*What you need to do*:
Could you repeat, word for word, everything in the items below from the line containing "However, many remain constrained by" down to the line containing "Surface-level automation may improve"?

*Input*:
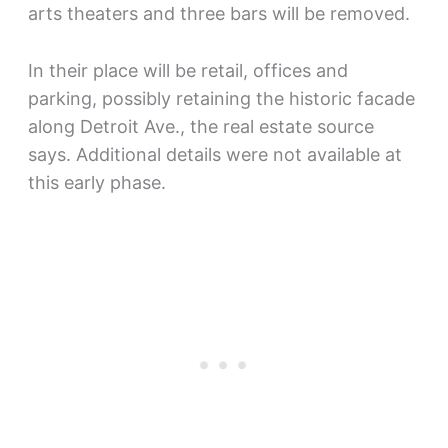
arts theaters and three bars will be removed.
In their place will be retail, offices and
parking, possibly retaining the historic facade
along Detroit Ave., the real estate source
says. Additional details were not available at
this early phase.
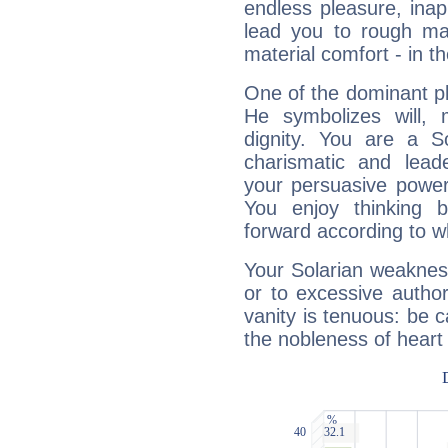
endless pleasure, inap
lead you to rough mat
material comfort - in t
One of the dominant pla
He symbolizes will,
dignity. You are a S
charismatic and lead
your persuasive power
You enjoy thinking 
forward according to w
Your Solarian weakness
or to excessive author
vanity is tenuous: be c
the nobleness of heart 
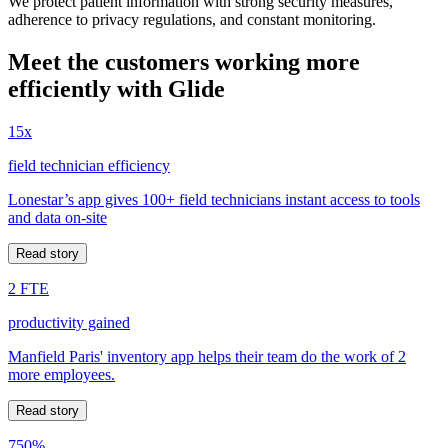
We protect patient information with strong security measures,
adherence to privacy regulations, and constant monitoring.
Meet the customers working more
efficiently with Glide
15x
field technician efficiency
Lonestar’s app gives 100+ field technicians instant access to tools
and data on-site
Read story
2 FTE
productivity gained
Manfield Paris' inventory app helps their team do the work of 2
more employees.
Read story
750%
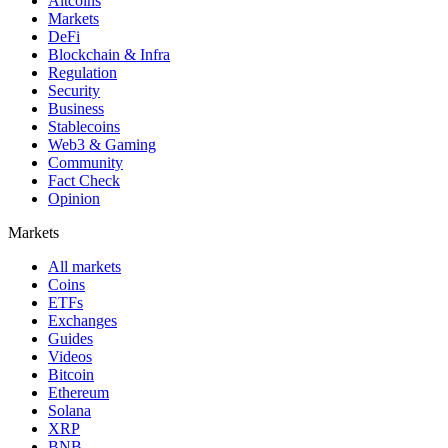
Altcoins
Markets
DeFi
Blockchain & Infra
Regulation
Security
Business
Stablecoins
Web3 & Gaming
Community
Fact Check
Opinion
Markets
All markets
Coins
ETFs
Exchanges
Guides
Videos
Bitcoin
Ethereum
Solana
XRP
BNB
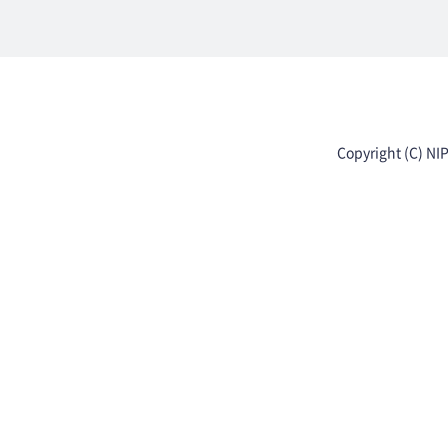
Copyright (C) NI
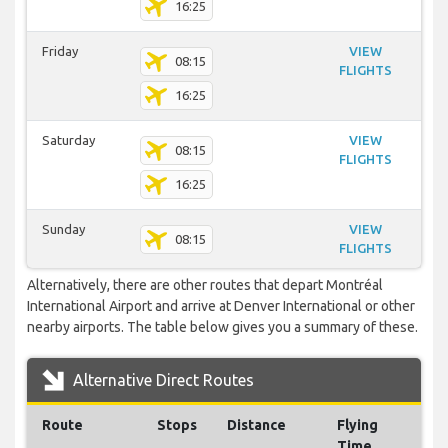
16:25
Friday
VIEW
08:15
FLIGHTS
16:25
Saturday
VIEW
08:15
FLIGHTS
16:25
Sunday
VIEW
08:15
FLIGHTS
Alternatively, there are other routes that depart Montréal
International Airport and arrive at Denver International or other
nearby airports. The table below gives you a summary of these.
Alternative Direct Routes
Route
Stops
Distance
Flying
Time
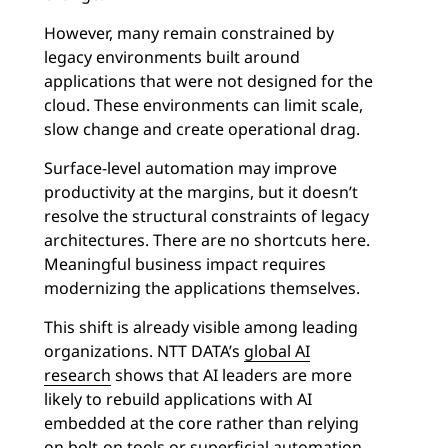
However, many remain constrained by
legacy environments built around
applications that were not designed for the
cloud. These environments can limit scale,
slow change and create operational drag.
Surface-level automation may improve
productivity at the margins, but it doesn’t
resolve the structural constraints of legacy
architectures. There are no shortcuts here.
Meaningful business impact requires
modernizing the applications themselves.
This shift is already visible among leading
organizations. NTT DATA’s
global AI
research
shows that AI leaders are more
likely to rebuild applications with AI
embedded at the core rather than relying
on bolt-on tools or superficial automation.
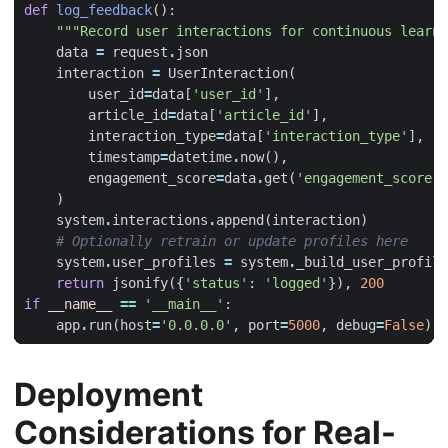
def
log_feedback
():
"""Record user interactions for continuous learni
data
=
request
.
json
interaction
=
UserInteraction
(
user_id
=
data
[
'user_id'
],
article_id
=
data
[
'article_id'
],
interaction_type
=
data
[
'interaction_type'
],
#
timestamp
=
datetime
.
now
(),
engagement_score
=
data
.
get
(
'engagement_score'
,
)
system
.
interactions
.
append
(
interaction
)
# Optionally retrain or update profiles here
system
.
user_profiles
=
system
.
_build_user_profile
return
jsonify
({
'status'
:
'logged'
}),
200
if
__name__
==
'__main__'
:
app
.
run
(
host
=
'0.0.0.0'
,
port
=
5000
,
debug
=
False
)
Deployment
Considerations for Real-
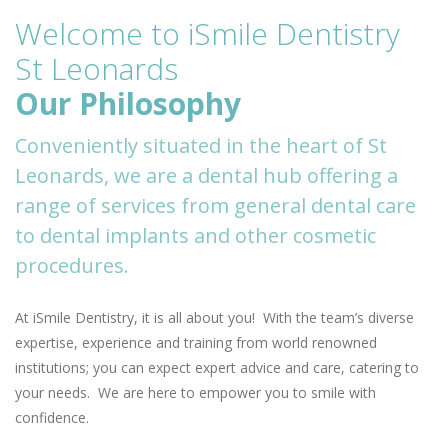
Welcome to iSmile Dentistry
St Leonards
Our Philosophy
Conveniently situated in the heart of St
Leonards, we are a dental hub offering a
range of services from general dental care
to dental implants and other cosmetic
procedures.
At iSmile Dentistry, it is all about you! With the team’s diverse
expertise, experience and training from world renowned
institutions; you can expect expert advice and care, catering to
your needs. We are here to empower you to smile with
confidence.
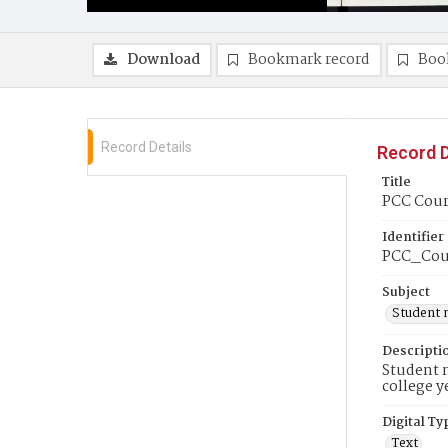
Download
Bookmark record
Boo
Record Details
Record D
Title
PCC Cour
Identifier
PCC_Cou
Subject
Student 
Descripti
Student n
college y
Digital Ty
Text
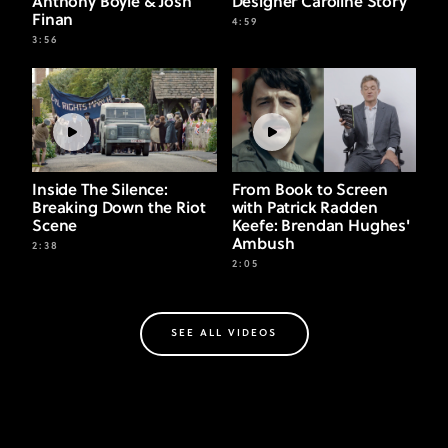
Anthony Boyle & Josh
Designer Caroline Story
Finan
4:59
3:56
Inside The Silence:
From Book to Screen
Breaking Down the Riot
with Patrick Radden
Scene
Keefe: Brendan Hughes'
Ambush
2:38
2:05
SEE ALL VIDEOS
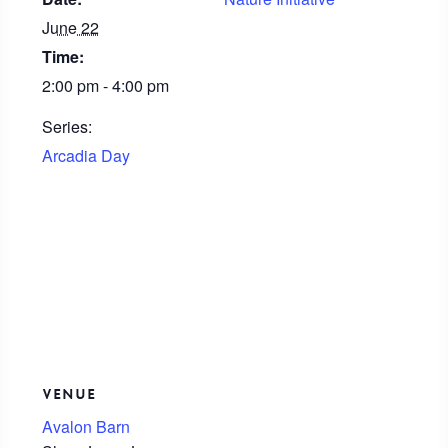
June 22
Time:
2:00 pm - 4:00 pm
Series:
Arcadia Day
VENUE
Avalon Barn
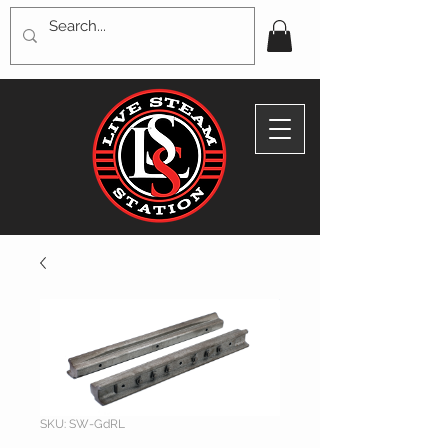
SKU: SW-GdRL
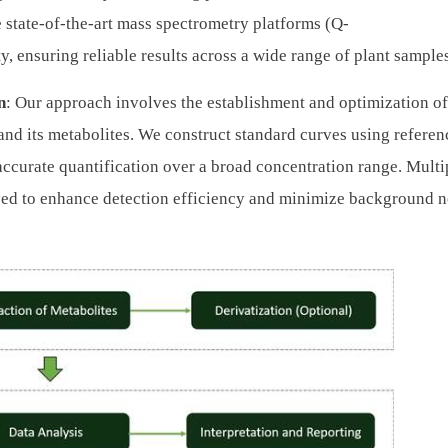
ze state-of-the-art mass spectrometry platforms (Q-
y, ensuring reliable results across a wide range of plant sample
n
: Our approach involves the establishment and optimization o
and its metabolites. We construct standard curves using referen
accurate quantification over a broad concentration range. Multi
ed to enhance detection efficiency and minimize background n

==

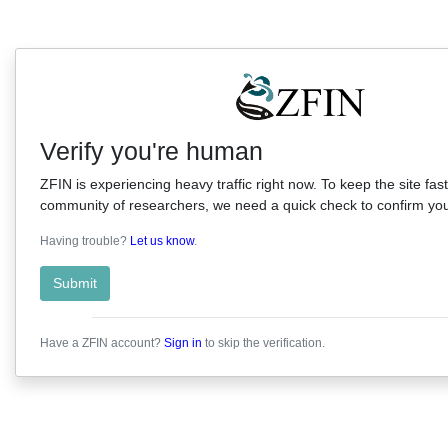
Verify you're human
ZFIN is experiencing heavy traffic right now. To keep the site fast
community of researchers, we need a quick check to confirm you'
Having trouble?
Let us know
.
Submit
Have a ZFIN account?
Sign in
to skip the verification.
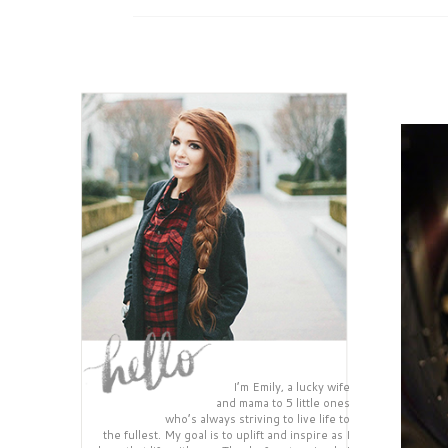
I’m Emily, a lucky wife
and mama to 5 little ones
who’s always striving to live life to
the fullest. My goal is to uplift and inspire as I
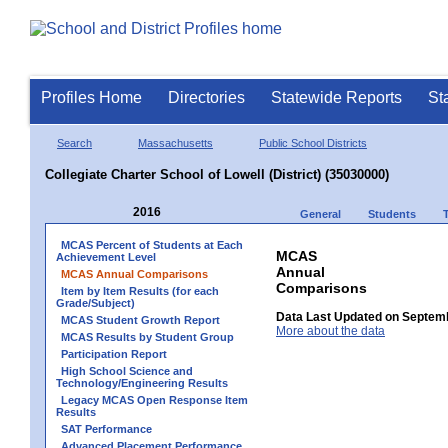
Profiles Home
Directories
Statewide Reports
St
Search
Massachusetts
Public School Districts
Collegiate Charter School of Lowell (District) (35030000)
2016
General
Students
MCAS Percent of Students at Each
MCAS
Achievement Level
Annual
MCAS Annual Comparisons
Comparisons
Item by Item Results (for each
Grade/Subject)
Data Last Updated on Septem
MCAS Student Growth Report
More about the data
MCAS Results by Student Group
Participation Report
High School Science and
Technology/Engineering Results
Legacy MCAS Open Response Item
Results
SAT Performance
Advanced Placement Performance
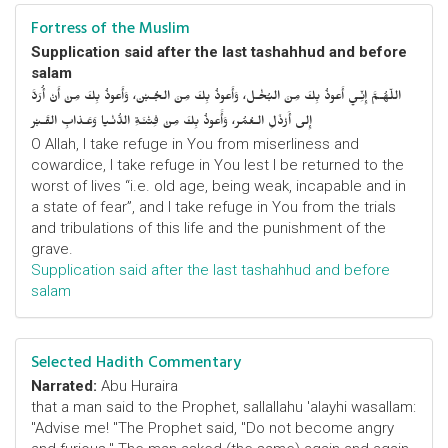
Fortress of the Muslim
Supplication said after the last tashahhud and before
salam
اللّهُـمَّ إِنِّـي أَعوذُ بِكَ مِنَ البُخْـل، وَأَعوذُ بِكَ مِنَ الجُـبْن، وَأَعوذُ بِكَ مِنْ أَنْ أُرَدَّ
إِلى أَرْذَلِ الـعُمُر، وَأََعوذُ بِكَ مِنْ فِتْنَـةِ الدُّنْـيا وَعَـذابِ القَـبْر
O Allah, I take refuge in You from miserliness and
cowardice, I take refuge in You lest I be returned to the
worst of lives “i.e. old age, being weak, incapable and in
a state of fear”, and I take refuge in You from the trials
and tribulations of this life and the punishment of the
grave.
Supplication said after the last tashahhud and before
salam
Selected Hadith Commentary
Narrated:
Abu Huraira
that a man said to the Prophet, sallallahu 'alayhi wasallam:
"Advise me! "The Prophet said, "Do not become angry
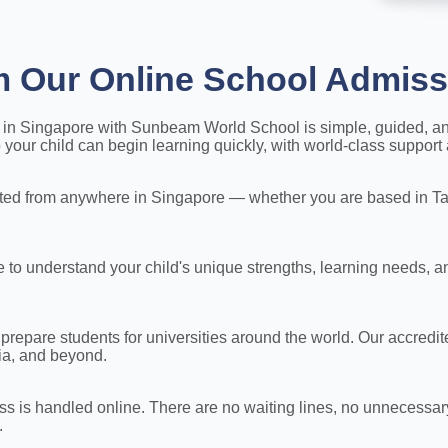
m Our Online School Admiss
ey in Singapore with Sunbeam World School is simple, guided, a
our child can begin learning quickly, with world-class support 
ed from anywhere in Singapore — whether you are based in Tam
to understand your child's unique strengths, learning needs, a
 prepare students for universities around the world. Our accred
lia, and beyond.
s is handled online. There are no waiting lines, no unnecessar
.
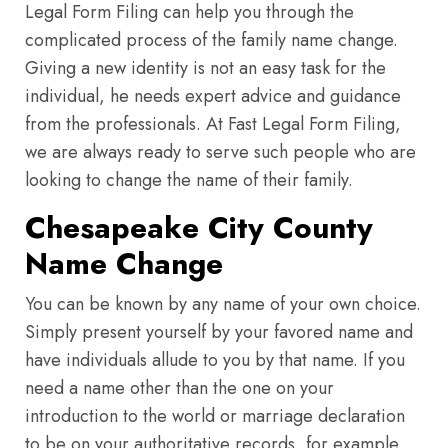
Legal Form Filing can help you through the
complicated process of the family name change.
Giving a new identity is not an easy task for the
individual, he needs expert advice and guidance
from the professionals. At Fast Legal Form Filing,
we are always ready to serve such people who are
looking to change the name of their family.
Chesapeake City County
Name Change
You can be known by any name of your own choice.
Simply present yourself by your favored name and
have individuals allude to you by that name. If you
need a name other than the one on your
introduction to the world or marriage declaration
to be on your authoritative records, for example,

--

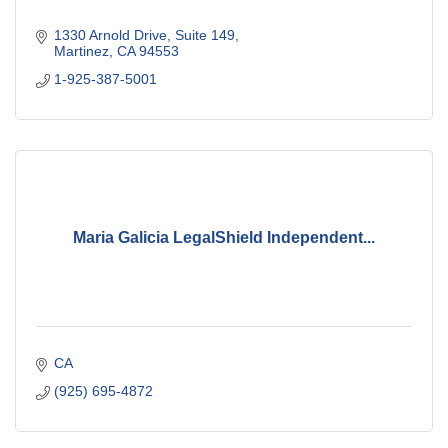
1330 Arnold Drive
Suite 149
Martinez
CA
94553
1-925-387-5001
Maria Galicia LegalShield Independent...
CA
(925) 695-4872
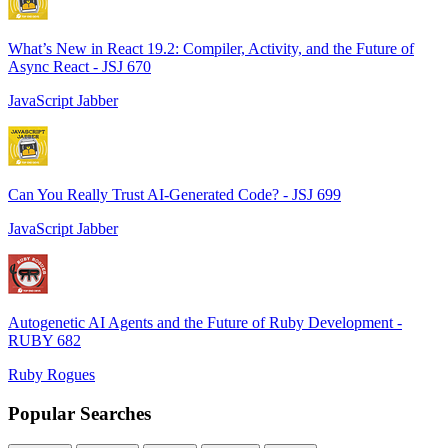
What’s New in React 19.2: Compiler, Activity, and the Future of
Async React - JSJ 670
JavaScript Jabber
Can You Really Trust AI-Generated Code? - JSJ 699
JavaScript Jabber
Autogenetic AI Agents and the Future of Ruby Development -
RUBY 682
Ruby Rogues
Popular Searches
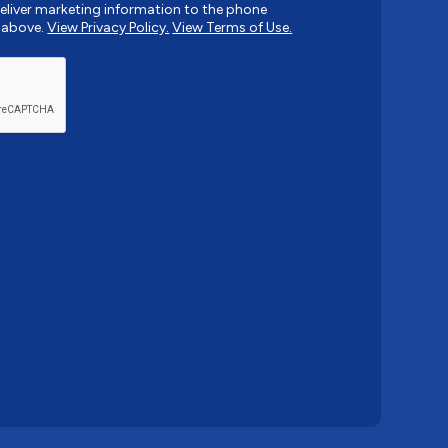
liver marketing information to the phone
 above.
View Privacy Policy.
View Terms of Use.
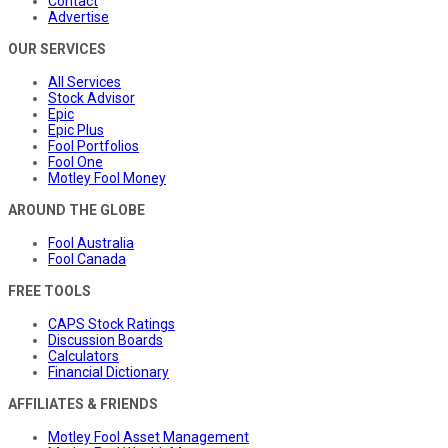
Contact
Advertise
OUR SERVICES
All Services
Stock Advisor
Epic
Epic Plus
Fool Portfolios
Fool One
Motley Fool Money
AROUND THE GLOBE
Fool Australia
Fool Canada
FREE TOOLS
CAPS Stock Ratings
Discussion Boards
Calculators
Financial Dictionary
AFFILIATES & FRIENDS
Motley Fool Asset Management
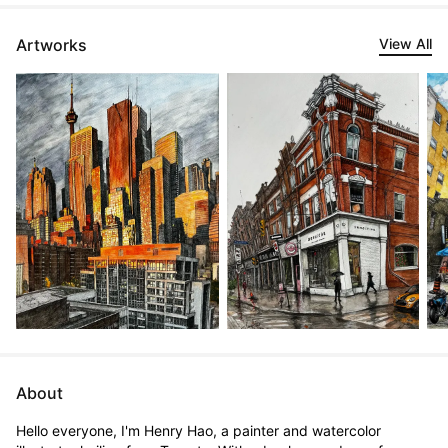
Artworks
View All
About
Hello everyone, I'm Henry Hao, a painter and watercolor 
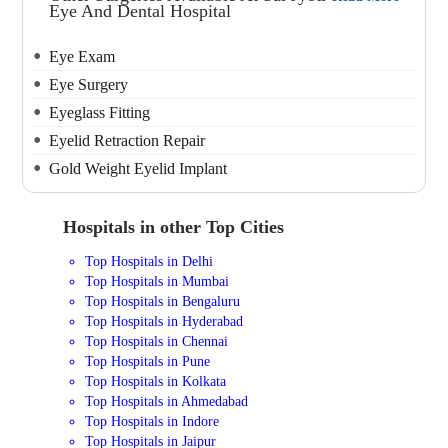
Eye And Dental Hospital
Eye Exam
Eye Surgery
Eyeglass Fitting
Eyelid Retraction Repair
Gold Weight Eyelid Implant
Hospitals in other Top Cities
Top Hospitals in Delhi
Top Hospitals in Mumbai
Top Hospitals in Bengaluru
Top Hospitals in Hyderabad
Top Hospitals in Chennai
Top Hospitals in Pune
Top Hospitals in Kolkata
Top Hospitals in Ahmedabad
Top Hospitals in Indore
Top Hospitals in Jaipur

*Solution to the problem*:
However, many remain constrained by
legacy environments built around
applications that were not designed for the
cloud. These environments can limit scale,
slow change and create operational drag.
Surface-level automation may improve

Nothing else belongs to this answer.